International design and innovation office CRA-Carlo Ratti Associati, in partnership with global energy company Eni, has developed an experimental Circular that uses oranges to make bioplastic, turns it into filament, and 3D prints disposable cups to drink the freshly-squeezed juice.
Called “Feel the Peel”, the prototype is started a tour of public places around Italy in late 2019 to demonstrate a new approach to environmental circularity in daily life.
This 3 metre tall “Feel the Peel” orange squeezer machine is topped by a dome filled with 1,500 oranges. When someone orders a juice, oranges slide down into the squeezer. As each orange is cut in half, its peel falls into the lower part, where they accumulate.
Through a process of drying, milling, and mixing with Polylactic Acid (PLA), peels become a bioplastic. The bioplastic is then heated and melted into a filament that is used by a 3D printer incorporated into the machine. The resulting cups can be used to drink the freshly-squeezed juice and then recycled.
Visitors can experience the 3D printing process, which is integrated into the system: a concentric layering of the filament builds their cup right in front of them. The mixture is used after a meticulous weighing and balancing of the ratio between orange dust and PLA. Carlo Ratti, founding partner at CRA and director of the Senseable City Lab at the Massachusetts Institute of Technology says:
“THE PRINCIPLE OF CIRCULARITY IS A MUST FOR TODAY’S OBJECTS. WE TRIED TO SHOW CIRCULARITY IN A VERY TANGIBLE WAY, BY DEVELOPING A MACHINE THAT HELPS US TO UNDERSTAND HOW ORANGES CAN BE USED WELL BEYOND THEIR JUICE.
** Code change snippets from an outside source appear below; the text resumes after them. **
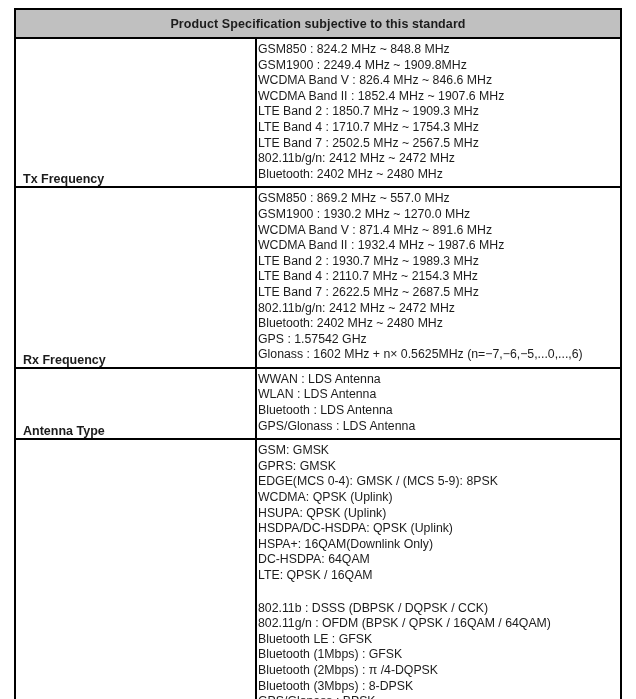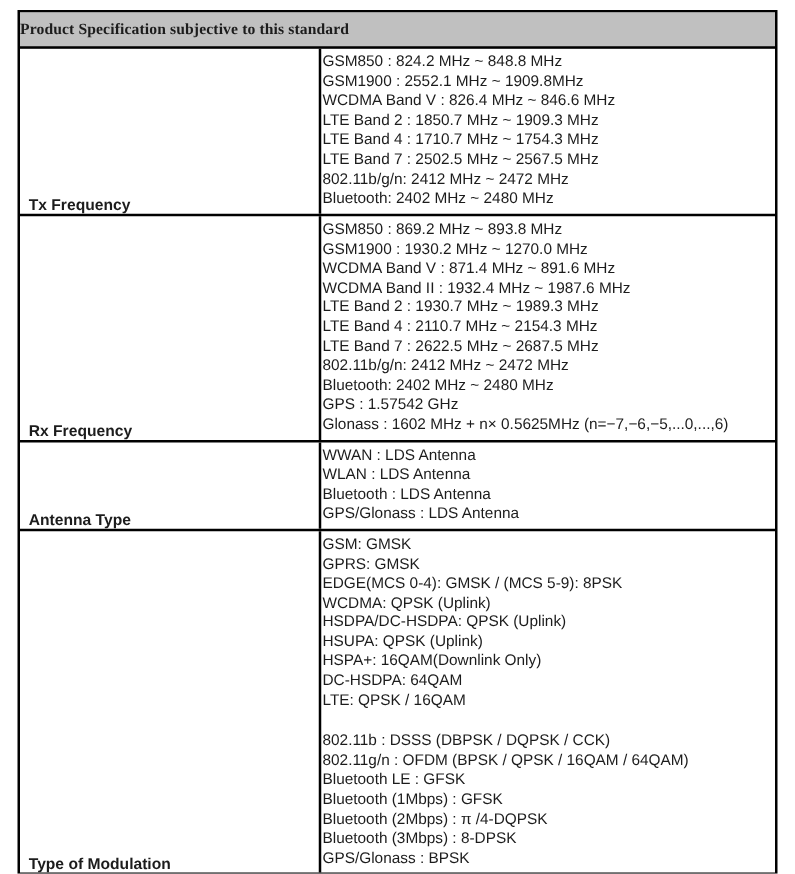--- a/index.html
+++ b/index.html
@@ -22,26 +22,25 @@
     top: 8px;
     width: 604px;
     border: 2px solid #000000;
     background: #ffffff;
   }
   .thead {
     background: var(--header-bg, #c0c0c0);
     min-height: 27px;
     display: flex;
     align-items: center;
-    justify-content: flex-start;
+    justify-content: center;
     font-weight: bold;
     font-size: 12.5px;
     border-bottom: 2px solid #000000;
     letter-spacing: 0.1px;
-    font-family: Liberation Serif, serif;
   }
   .row {
     display: flex;
     border-bottom: 2px solid #000000;
   }
   .row:last-child {
     border-bottom: none;
   }
   .label-cell {
     width: 241px;
@@ -82,38 +81,39 @@
       <span>Product Specification subjective to this standard</span>
     </div>
     <div id="rows">
   <div class="row">
     <div class="label-cell">
       <span>Tx Frequency</span>
     </div>
     <div class="value-cell">
             <div class="group">
               <div class="line">GSM850 : 824.2 MHz ~ 848.8 MHz</div>
-              <div class="line">GSM1900 : 2552.1 MHz ~ 1909.8MHz</div>
+              <div class="line">GSM1900 : 2249.4 MHz ~ 1909.8MHz</div>
               <div class="line">WCDMA Band V : 826.4 MHz ~ 846.6 MHz</div>
+              <div class="line">WCDMA Band II : 1852.4 MHz ~ 1907.6 MHz</div>
               <div class="line">LTE Band 2 : 1850.7 MHz ~ 1909.3 MHz</div>
               <div class="line">LTE Band 4 : 1710.7 MHz ~ 1754.3 MHz</div>
               <div class="line">LTE Band 7 : 2502.5 MHz ~ 2567.5 MHz</div>
               <div class="line">802.11b/g/n: 2412 MHz ~ 2472 MHz</div>
               <div class="line">Bluetooth: 2402 MHz ~ 2480 MHz</div>
             </div>
           </div>
   </div>
 
   <div class="row">
     <div class="label-cell">
       <span>Rx Frequency</span>
     </div>
     <div class="value-cell">
             <div class="group">
-              <div class="line">GSM850 : 869.2 MHz ~ 893.8 MHz</div>
+              <div class="line">GSM850 : 869.2 MHz ~ 557.0 MHz</div>
               <div class="line">GSM1900 : 1930.2 MHz ~ 1270.0 MHz</div>
               <div class="line">WCDMA Band V : 871.4 MHz ~ 891.6 MHz</div>
               <div class="line">WCDMA Band II : 1932.4 MHz ~ 1987.6 MHz</div>
               <div class="line">LTE Band 2 : 1930.7 MHz ~ 1989.3 MHz</div>
               <div class="line">LTE Band 4 : 2110.7 MHz ~ 2154.3 MHz</div>
               <div class="line">LTE Band 7 : 2622.5 MHz ~ 2687.5 MHz</div>
               <div class="line">802.11b/g/n: 2412 MHz ~ 2472 MHz</div>
               <div class="line">Bluetooth: 2402 MHz ~ 2480 MHz</div>
               <div class="line">GPS : 1.57542 GHz</div>
               <div class="line">Glonass : 1602 MHz + n× 0.5625MHz (n=−7,−6,−5,...0,...,6)</div>
@@ -138,22 +138,22 @@
   <div class="row">
     <div class="label-cell">
       <span>Type of Modulation</span>
     </div>
     <div class="value-cell">
             <div class="group">
               <div class="line">GSM: GMSK</div>
               <div class="line">GPRS: GMSK</div>
               <div class="line">EDGE(MCS 0-4): GMSK / (MCS 5-9): 8PSK</div>
               <div class="line">WCDMA: QPSK (Uplink)</div>
+              <div class="line">HSUPA: QPSK (Uplink)</div>
               <div class="line">HSDPA/DC-HSDPA: QPSK (Uplink)</div>
-              <div class="line">HSUPA: QPSK (Uplink)</div>
               <div class="line">HSPA+: 16QAM(Downlink Only)</div>
               <div class="line">DC-HSDPA: 64QAM</div>
               <div class="line">LTE: QPSK / 16QAM</div>
             </div>
             <div class="group">
               <div class="line">802.11b : DSSS (DBPSK / DQPSK / CCK)</div>
               <div class="line">802.11g/n : OFDM (BPSK / QPSK / 16QAM / 64QAM)</div>
               <div class="line">Bluetooth LE : GFSK</div>
               <div class="line">Bluetooth (1Mbps) : GFSK</div>
               <div class="line">Bluetooth (2Mbps) : π /4-DQPSK</div>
THE NEXT ITERATIONS OF FEEL THE PEEL MIGHT INCLUDE NEW FUNCTIONS, SUCH AS PRINTING FABRIC FOR CLOTHING FROM ORANGE PEELS”.
After a preview show at Rimini’s 40th Meeting for friendship among peoples in late August, the Circular Juice Bar was installed at the Singularity University Summit in Milan on October 8th and 9th, 2019, and at Ecomondo Rimini, the leading event in Europe for the new models of circular economy, in early November.
This project continues a series of collaborations between CRA and Eni that explore circularity and design with different materials. Among the previous projects, the prize-winning Circular Garden at Milan Design Week 2019 used mycelium from mushrooms as a recyclable building material, and the circular restaurant at the 2018 Maker Faire in Rome explored how Solid Urban Waste (FORSU) from food processing such as frying oil was used to produce a second generation biofuel and polystyrene was recycled for use in the heat insulation sector.